Extract a single file (for quick recovery)

You can extract one file without restoring the entire archive.

unzip-extract-single-file.sh
rm -rf /tmp/restore-one
mkdir -p /tmp/restore-one
unzip /backups/site.zip 'html/wp-config.php' -d /tmp/restore-one
ls -la /tmp/restore-one/html/wp-config.php

If you are not sure about the stored path (html/... vs var/www/html/...), list the archive first:

unzip-find-stored-path.sh
unzip -l /backups/site.zip | rg -n 'wp-config\.php$'

Extract only a subtree

This is useful when you only need wp-content/uploads/.

unzip-extract-only-uploads.sh
rm -rf /tmp/uploads-only
mkdir -p /tmp/uploads-only
unzip /backups/site.zip 'html/wp-content/uploads/*' -d /tmp/uploads-only

Create a ZIP without the top-level directory

Sometimes you want the archive to contain the WordPress root files directly (not wrapped inside html/).

zip-create-without-top-level-dir.sh
cd /var/www/html
zip -r /backups/site-root.zip .
warning

zip -r ... . stores paths relative to the current directory, which is convenient, but it also makes it easier to accidentally run the command from the wrong folder. Double-check pwd before you run it.

Update an existing ZIP (use with caution)

zip -u is convenient, but it can hide drift if files are deleted on disk but remain in the archive. If you must update an archive, consider -FS as well.

zip-update-existing-archive.sh
cd /var/www
zip -ru /backups/site.zip html
zip -rFS /backups/site.zip html
unzip -t /backups/site.zip

Metadata and permissions caveats

ZIP is designed for portability, not perfect Linux metadata fidelity.

  • Ownership and some permission details may not be preserved the way you expect on restore.
  • Symlinks may be stored differently depending on options and zip build.
  • For strict Linux-to-Linux restores (ownership, permissions, special files), prefer tar-based workflows.
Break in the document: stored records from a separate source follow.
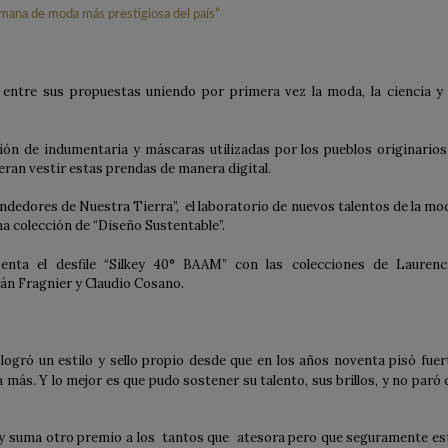
entre sus propuestas uniendo por primera vez la moda, la ciencia y 
ción de indumentaria y máscaras utilizadas por los pueblos originarios
eran vestir estas prendas de manera digital.
edores de Nuestra Tierra”, el laboratorio de nuevos talentos de la mo
na colección de “Diseño Sustentable”.
enta el desfile “Silkey 40° BAAM” con las colecciones de Laurenc
nán Fragnier y Claudio Cosano.
logró un estilo y sello propio desde que en los años noventa pisó fuer
 más. Y lo mejor es que pudo sostener su talento, sus brillos, y no paró 
7 y suma otro premio a los tantos que atesora pero que seguramente es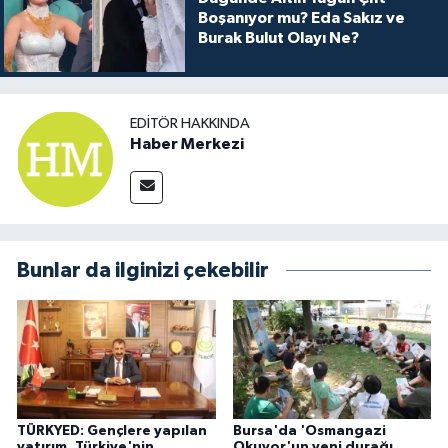
Boşanıyor mu? Eda Sakız ve
Burak Bulut Olayı Ne?
EDITÖR HAKKINDA
Haber Merkezi
Bunlar da ilginizi çekebilir
TÜRKYED: Gençlere yapılan
Bursa'da 'Osmangazi
yatırım, Türkiye'nin
Okuyor'un yeni durağı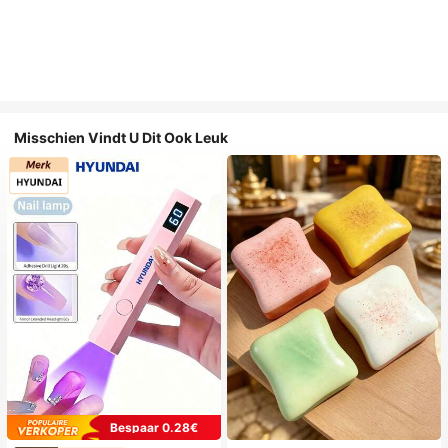
Misschien Vindt U Dit Ook Leuk
Bespaar 0.28€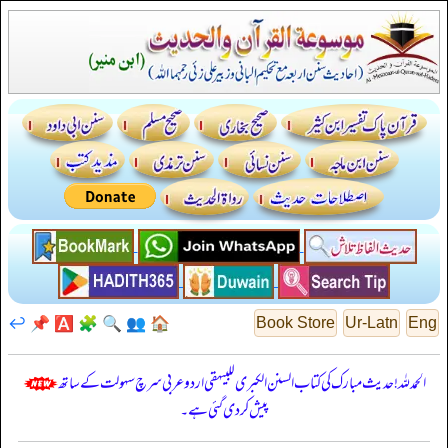
↩️
📌
🅰️
🧩
🔍
👥
🏠
Book Store
Ur-Latn
Eng
الحمدللہ! حدیث مبارک کی کتاب السنن الكبرى للبيهقي اردو عربی سرچ سہولت کے ساتھ
پیش کر دی گئی ہے۔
If you restore a WordPress tree into /var/www/html, you typically need to fix ownership afterward:

restore-fix-permissions-wordpress.sh
sudo chown -R www-data:www-data /var/www/html
sudo find /var/www/html -type d -exec chmod 755 {} \;
sudo find /var/www/html -type f -exec chmod 644 {} \;
warning

Do not blindly apply permission changes to shared hosting paths or custom PHP-FPM users. Use the ownership model that matches your webserver configuration.


Quick reference

zip-quick-reference.sh
# Create
zip -r /backups/site.zip /var/www/html

# Create (smallest)
zip -r9 /backups/site.zip /var/www/html

# Create (fastest)
zip -r1 /backups/site.zip /var/www/html

# List
unzip -l /backups/site.zip

# Test
unzip -t /backups/site.zip

# Extract to a directory
unzip /backups/site.zip -d /tmp/restore-test

Common mistakes

Running zip -r from the wrong directory

If you run the command from an unexpected directory, you may end up storing the wrong root (or including unrelated files). Always sanity-check:

zip-sanity-check-before-running.sh
pwd
ls -la

Using -j on a full site archive

-j (junk paths) flattens directory structure. It is useful for specific bundles, but it is a foot-gun for full WordPress backups because many files share the same basename.

If you see -j in a backup script, make sure it is intentional and scoped.